Après le Syntec Numérique, l'Association française des éditeurs de logiciels, Renaissance numérique, l'Interactive Advertising Bureau, la Quadrature du Net, la Fédération internationale des droits de l'homme, voilà que le Medef fustige à son tour l’article 13 du projet de loi de programmation militaire.
C’est cette après-midi que les sénateurs examineront le projet de loi de programmation militaire (notre longue analyse, un résumé). Le texte, déjà voté en première lecture par les deux chambres, sera l’objet de toutes les attentions. En cause, spécialement, l’article 13 lequel va autoriser en temps réel la récupération par les autorités d’une masse non définies de « documents » et « d’informations », aussi bien auprès des FAI que des hébergeurs.

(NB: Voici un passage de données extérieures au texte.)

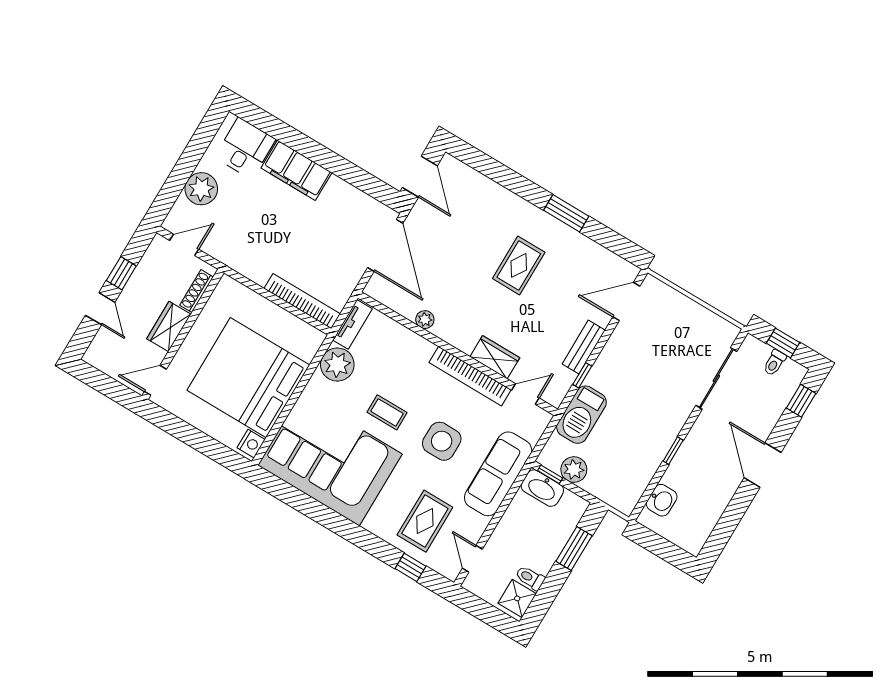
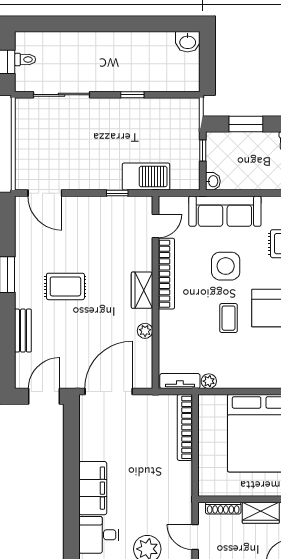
bench: (584, 347) -> (23, 331), moved, turned 90
wardrobe: (495, 357) -> (142, 290), moved
plant: (337, 365) -> (209, 381), width x0.53, depth x0.53
door: (525, 394) -> (155, 226), swing flipped
window: (801, 401) -> (41, 24), removed
door: (763, 465) -> (104, 24), removed
plant: (574, 470) -> (189, 158), removed
window: (550, 474) -> (203, 151), moved
washbasin: (542, 488) -> (213, 181), width x0.52, depth x0.69
washbasin: (662, 500) -> (188, 42), moved, turned 180

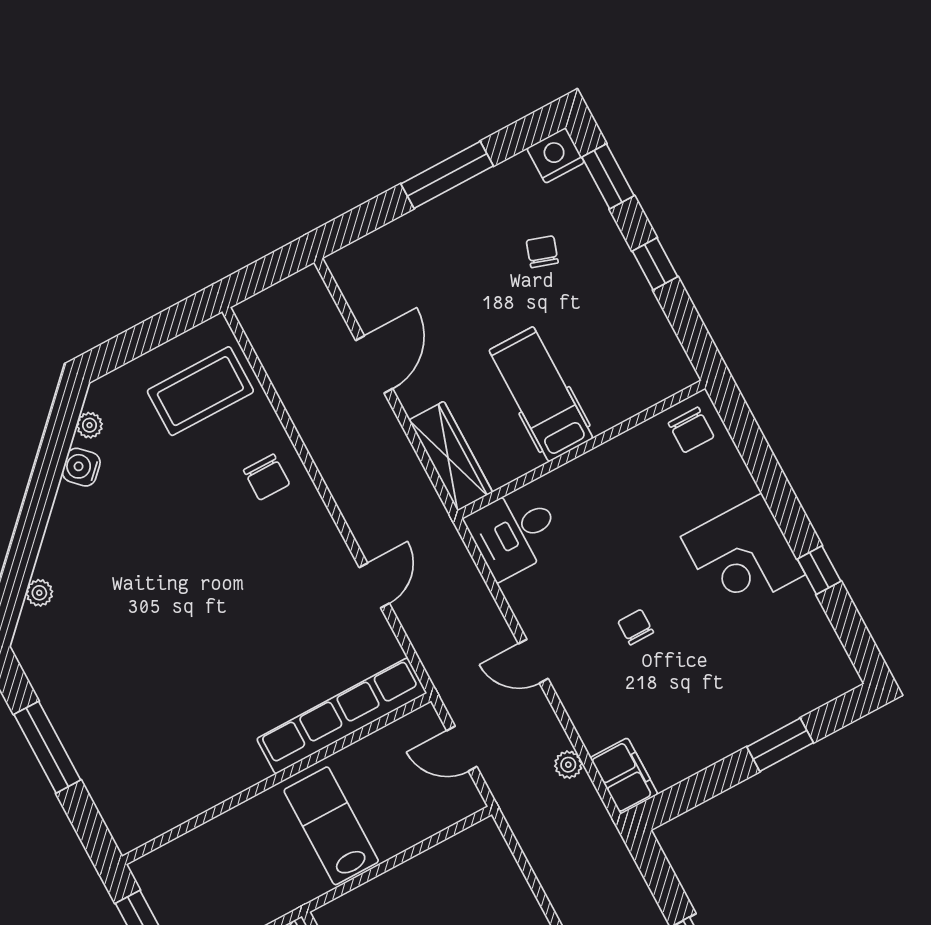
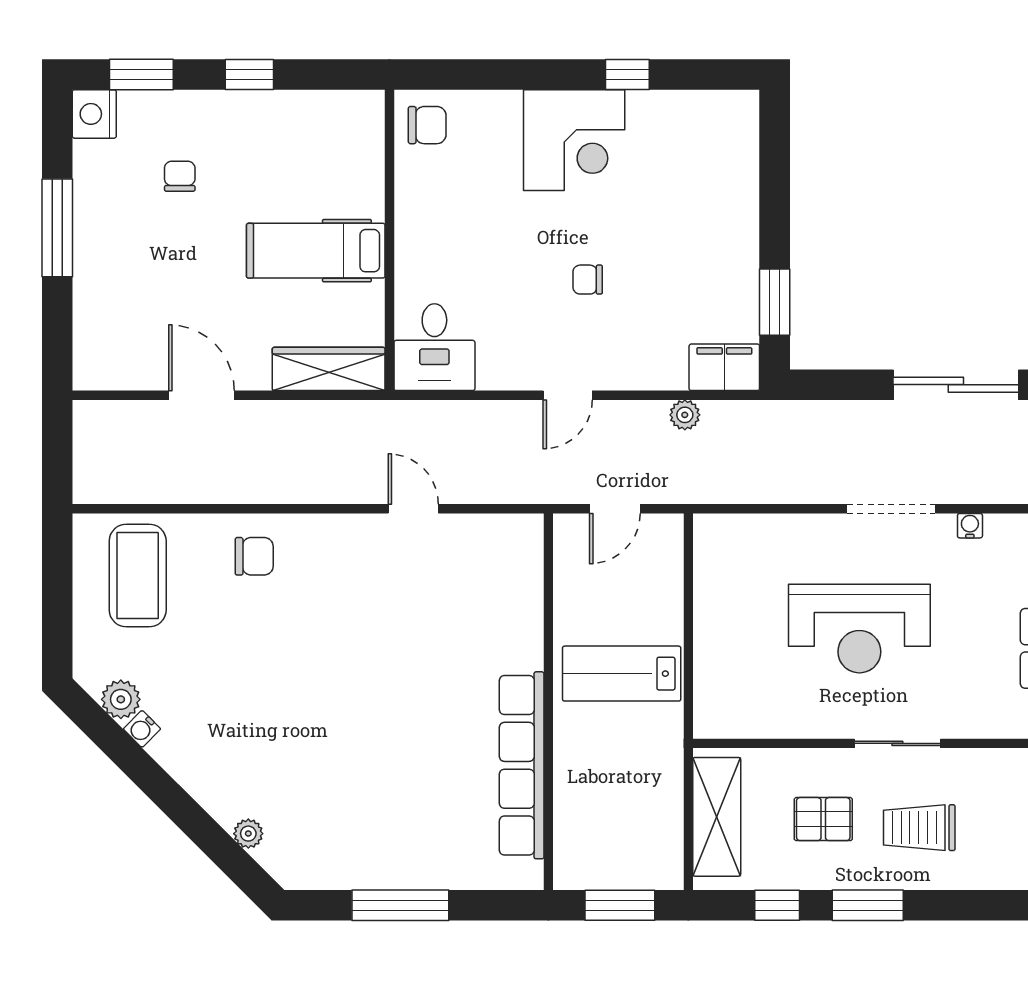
chair: (542, 252) -> (180, 176), turned 72
plant: (89, 425) -> (121, 699), width x1.38, depth x1.38
water cooler: (81, 467) -> (142, 729), width x0.72, depth x0.72
row of seats: (342, 716) -> (522, 765), moved
window: (780, 745) -> (775, 302), moved

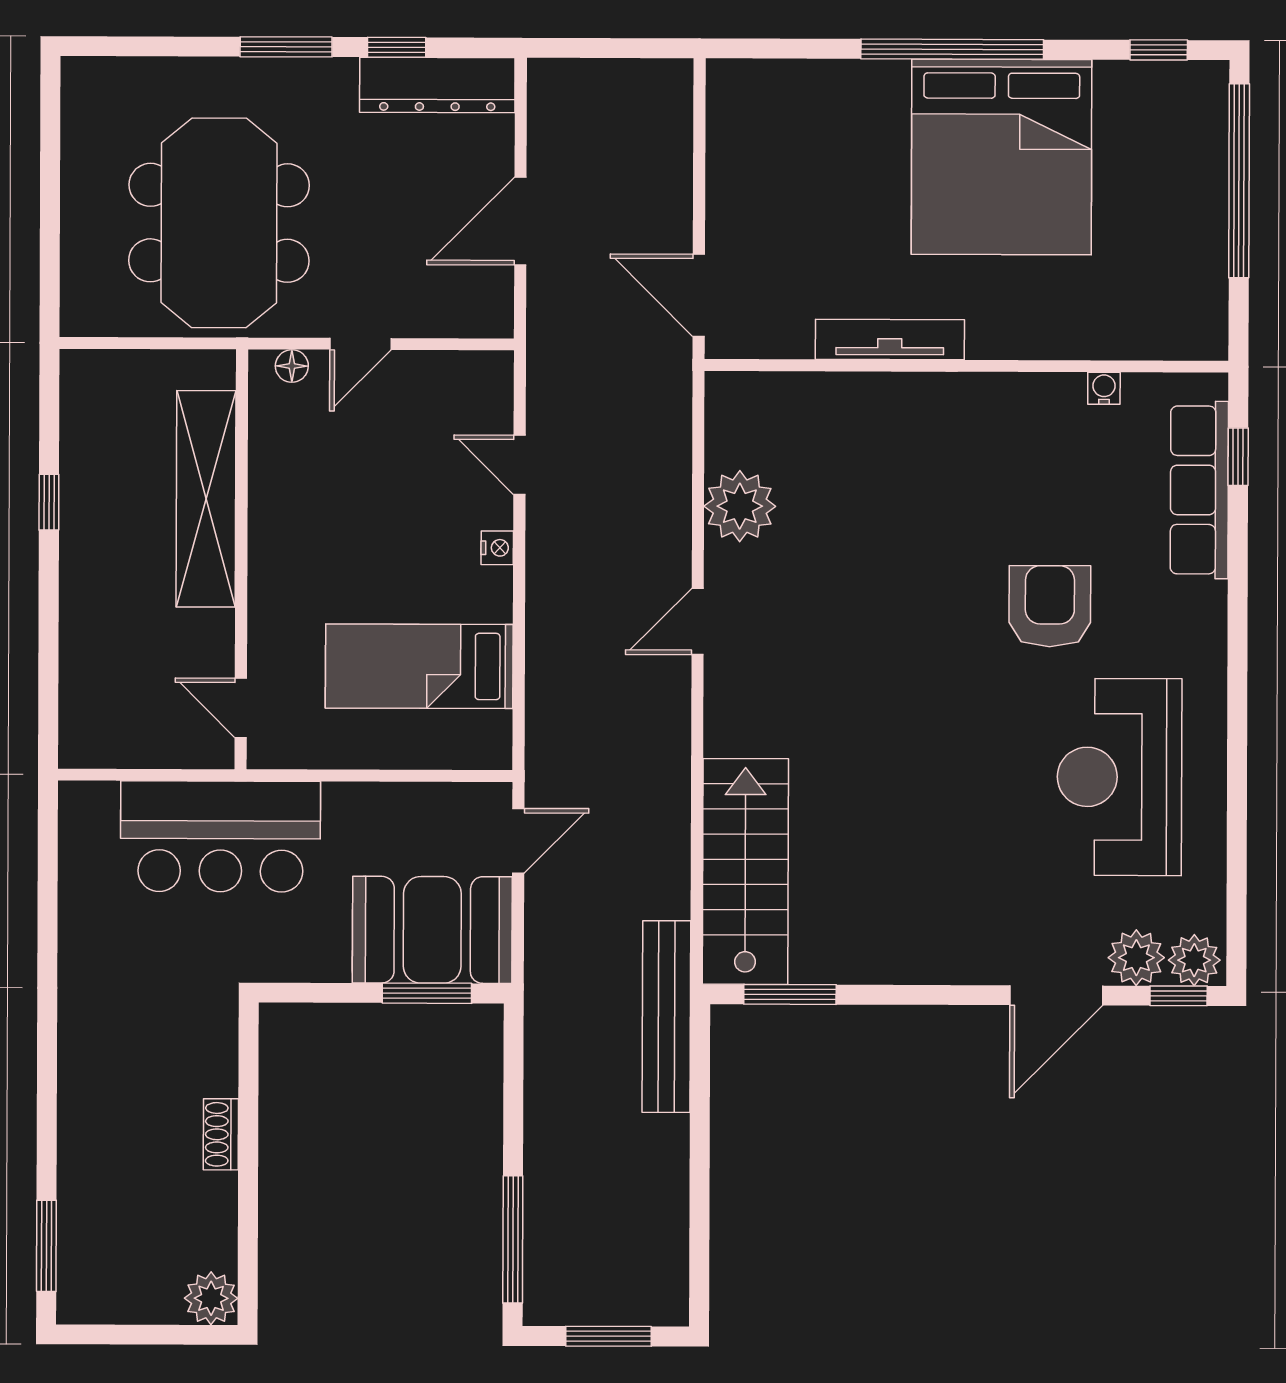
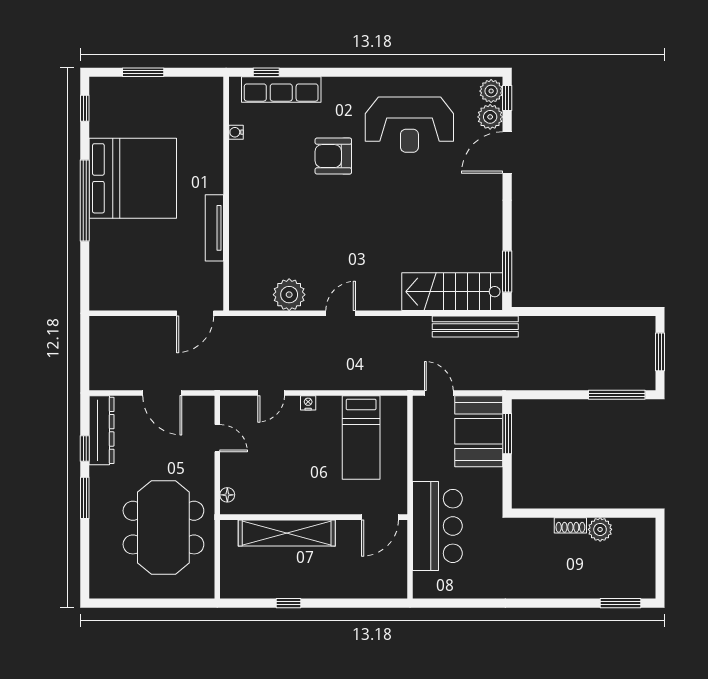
window: (1239, 181) -> (143, 72), width x0.47
meeting table: (219, 223) -> (163, 528), turned 90
door: (361, 344) -> (217, 438), moved
door: (698, 621) -> (341, 313), swing flipped
door: (241, 708) -> (380, 517), width x1.38
door: (1056, 995) -> (507, 153), swing flipped
bench: (666, 1017) -> (475, 327), moved
plant: (211, 1298) -> (600, 529), moved

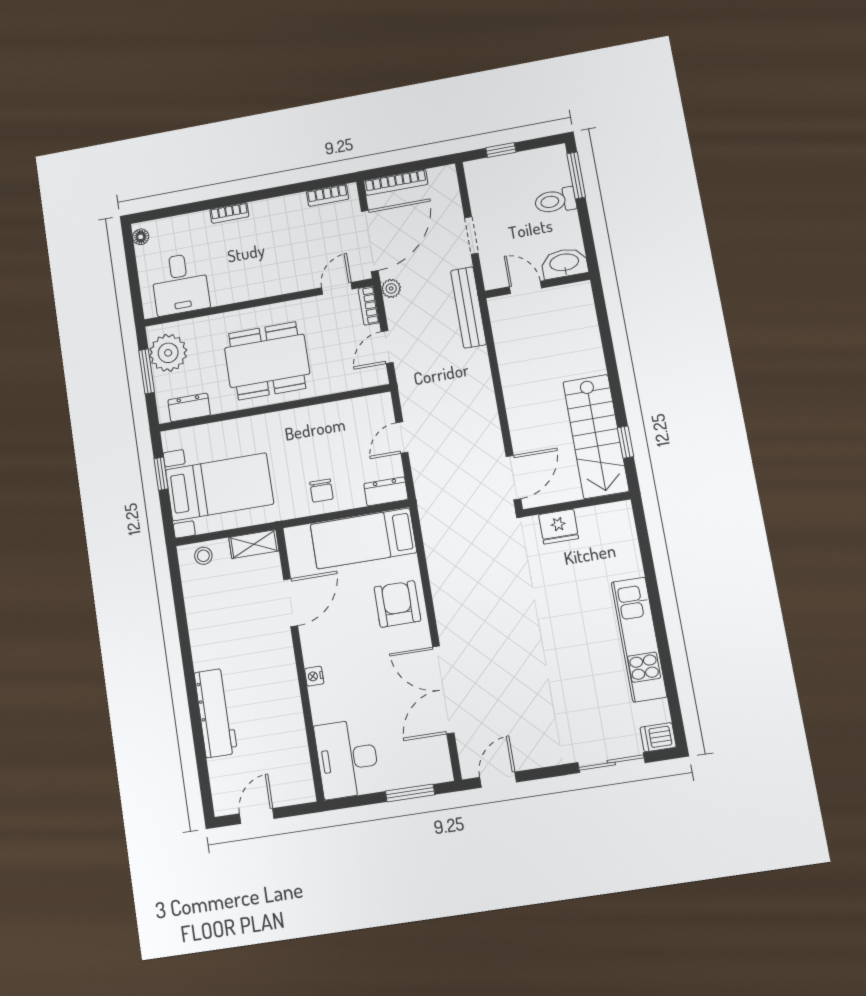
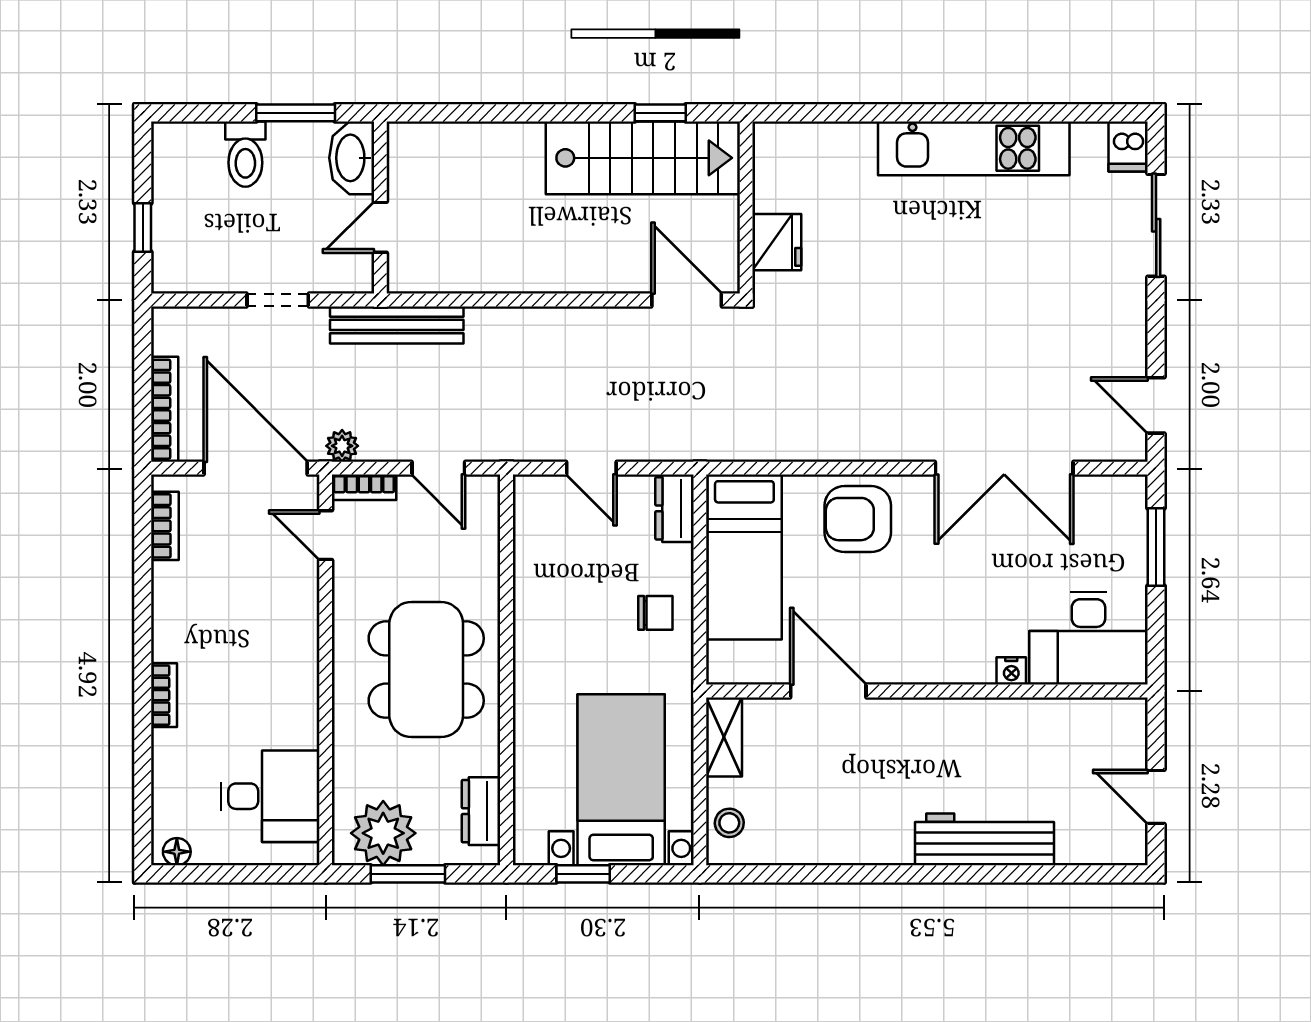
window: (576, 175) -> (296, 113), moved
nightstand: (314, 676) -> (1011, 671), moved

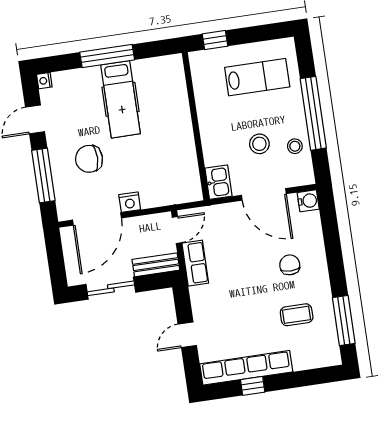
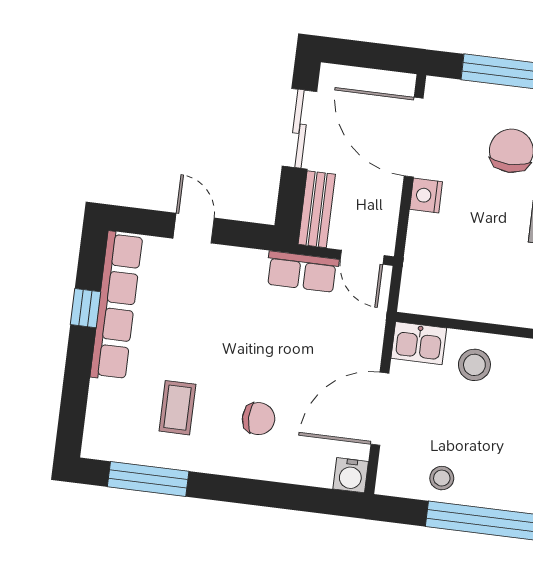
stool: (259, 144) -> (474, 365), moved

Pour se faire, Bercy, l’Intérieur, la Défense ou la Sécurité intérieure n’auront qu’à motiver leur demande initiale par la lutte contre le terrorisme ou la sauvegarde du « potentiel scientifique et économique de la France » et à la prévention « de la criminalité ou de la délinquance organisées. »
11 amendements discutés aujourd'hui
Sur les 11 amendements déposés en seconde lecture au Sénat, seuls trois concernent ce fameux article. Des sénateurs Verts demandent sa suppression pure et simple. Des parlementaires UMP préfèrent qu’on remplace la sollicitation du réseau par « la sollicitation de l’opérateur » afin d’imposer un sas entre le renseignement et les intermédiaires. Dans un troisième amendement, l’opposition demande à ce que la totalité des surcoûts engendrés par ces nouvelles obligations soit supportée en intégralité par l’État.
Le Medef évoque un risque pour la confiance
D’ores et déjà, plusieurs acteurs de la société civile ont dénoncé les capacités intrusives de ce dispositif. Et pour cause, le mode opératoire laisse sagement de côté l’intervention du juge. De même, les débats parlementaires n’ont pas permis de lever le brouillard de plusieurs dispositions notamment celle de la « sollicitation du réseau », notion qui laisse présager une possibilité d’interconnexion directe pour aspirer ces données.
Dernier en date à s’opposer à ce texte, le Medef. Le patronat français estime que l’article 13 « instaure un dispositif permanent de surveillance en temps réel, dans un cadre extrêmement large sans les garanties procédurales nécessaires », et de ce fait engendre « une grave atteinte à la confiance que l'ensemble des acteurs doivent avoir dans l'Internet ». L’analyse est surtout économique. Le Mouvement des entreprises de France se demande en effet « comment faire de la France un territoire attractif et propice à la création d'entreprises, quand la confiance des acteurs économiques (tout autant que celles des citoyens) dans le numérique est affectée substantiellement par de telles dispositions ? »
Avec cet article 13, il craint « l’isolement sur la scène internationale » et consécutivement « une contraction d'un secteur de croissance ». Le Medef demande du coup que cet article ne soit pas adapté en l’état.
La position (très) tempérée du CNNum
Si le Syntec Numérique, l'Association française des éditeurs de logiciels, Renaissance numérique, l'Interactive Advertising Bureau, la Quadrature du Net, la Fédération internationale des droits de l'homme ont tous dénoncé cet article, dans le paysage, on remarquera l’analyse pour le moins contrastée de Benoît Thieulin, président du Conseil national du numérique : « On sent bien une volonté de régularisation des méthodes existantes. Mais il ne s'agit pas d'un Prism à la française. Les autorités n'ont pas accès à toutes les données : elles sont surtout détenues par les géants du Web américains. » Des éléments de langage qui collent parfaitement avec ceux de Fleur Pellerin. La ministre tentait là de ridiculiser les critiques de l’Asic, l’association des acteurs du web 2.0 qui compte dans ses rangs Google.